Privilege: read/write
Squash: no mapping
Security: sys
Enable other options, including asynchronous, and allow access from mounted sub-folders.

Now ssh to the NAS and set up ownership and permissions.
The flatpak install will live under /volume1/device-apps, create the directory:

sudo mkdir -p /volume1/device-apps/flatpak

Set ownership of the share and sub-directories to match the client user id.
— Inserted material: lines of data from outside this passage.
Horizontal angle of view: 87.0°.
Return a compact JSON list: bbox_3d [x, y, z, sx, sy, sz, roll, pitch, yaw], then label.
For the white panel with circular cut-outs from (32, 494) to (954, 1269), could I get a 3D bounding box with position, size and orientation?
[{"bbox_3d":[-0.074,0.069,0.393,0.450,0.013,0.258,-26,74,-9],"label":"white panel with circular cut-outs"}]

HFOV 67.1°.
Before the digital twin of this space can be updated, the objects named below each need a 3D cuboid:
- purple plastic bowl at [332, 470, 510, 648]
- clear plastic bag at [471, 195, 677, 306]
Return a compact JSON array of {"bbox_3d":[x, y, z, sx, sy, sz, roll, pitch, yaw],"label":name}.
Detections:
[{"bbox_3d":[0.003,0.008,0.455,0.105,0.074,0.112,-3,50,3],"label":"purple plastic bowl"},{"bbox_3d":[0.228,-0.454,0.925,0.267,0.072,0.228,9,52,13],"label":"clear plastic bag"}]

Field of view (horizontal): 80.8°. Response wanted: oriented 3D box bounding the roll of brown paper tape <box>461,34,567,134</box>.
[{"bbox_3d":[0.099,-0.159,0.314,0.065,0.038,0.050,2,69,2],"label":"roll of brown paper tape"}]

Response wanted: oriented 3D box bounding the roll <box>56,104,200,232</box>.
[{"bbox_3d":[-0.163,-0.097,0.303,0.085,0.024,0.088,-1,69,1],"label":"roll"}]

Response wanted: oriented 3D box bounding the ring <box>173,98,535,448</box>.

sudo chown -R --changes 1000:1000 /volume1/device-apps/
sudo chmod -R 755 /volume1/device-apps

Confirm permissions:

ls -ld /volume1/device-apps

Client Setup

Perform the remaining steps on the client side, e.g. your Linux Desktop pc or VM.

Create the Mount

In my case, this is at

/mnt/nas-device-apps

Edit fstab:

sudo nano /etc/fstab

Add the following, with host and paths adjusted for your application:

192.168.0.10:/volume1/device-apps  /mnt/nas-device-apps  nfs  defaults,exec,noatime,nolock   0  0

Flatpak repo needs exec permissions. Add performance optimization options noatime,nolock.

Mount it:

sudo mount -a

Create the flatpak Installation config file

Create the installations.d directory:

sudo mkdir -p /etc/flatpak/installations.d

Creat a configuration file defining the Installation:

sudo nano /etc/flatpak/installations.d/nas.conf

Enter the following:

[Installation "nas"]
Path=/mnt/nas-device-apps/flatpak
DisplayName=NAS Flatpak

Save. You can now refer to this Installation location by logical name “nas”. You can set this to whatever works for you.

Verify
List all installations (system default and the one just added):

flatpak --installations
/mnt/nas-device-apps/flatpak
/var/lib/flatpak

Create the flathub repo

Now we can add a repo. In this case flathub.
Note that all flatpak commands are run as sudo since I’m installing all as system (not user).

Add the flathub remote to the nas installation:

sudo flatpak remote-add --installation=nas --if-not-exists --verbose flathub https://flathub.org/repo/flathub.flatpakrepo

Confirm the gpg key is created and permissions are correct at repo/flathub.trustedkeys.gpg

ls -la /mnt/nas-device-apps/flatpak/repo

You should see the following file:

-rw-r--r-- 1 root  root  2888 Mar 29 15:07 flathub.trustedkeys.gpg

Confirm setup by viewing the remotes for this install:

sudo flatpak remotes --installation=nas  --show-details

You should see the following:

Name    Title   URL                          Collection ID Subset Filter Priority Options … … Homepage             Icon
flathub Flathub https://dl.flathub.org/repo/ -             -      -      1                … … https://flathub.org/ https://dl.flathub.org/repo/logo.svg

The repo is now set up and trusted.

Install a Flatpak Application

Shown here is installation of the KiCad EDA environment for schematic and pcb design.
Install the flatpak app:

sudo flatpak install --installation=nas --verbose flathub org.kicad.KiCad

Launch the application. You should find it in the desktop menu.
Note that you can also launch it from a terminal window:

flatpak run --installation=nas --filesystem=/mnt/nas-devices  org.kicad.KiCad

App Permissions

If your app needs access beyond the home directory, you will need to specify flatpak permissions. These steps show the granting of access to another NAS share (already configured) for the flatpak KiCAD application.

Grant Permission:

sudo flatpak override org.kicad.KiCad  --verbose --installation=nas --filesystem=/mnt/nas-devices

Verify the permissions:

flatpak info --installation=nas --show-permissions org.kicad.KiCad

You will see something like:

[Context]
shared=network;ipc;
sockets=x11;
devices=dri;
filesystems=home;/mnt/nas-devices;

[Environment]
TMPDIR=/var/tmp

Conclusion

I’m surprised that app launch delay isn’t really noticable. In my case, the NAS is co-located in the same rack as the NUCs and connected via 1 Gbps lan.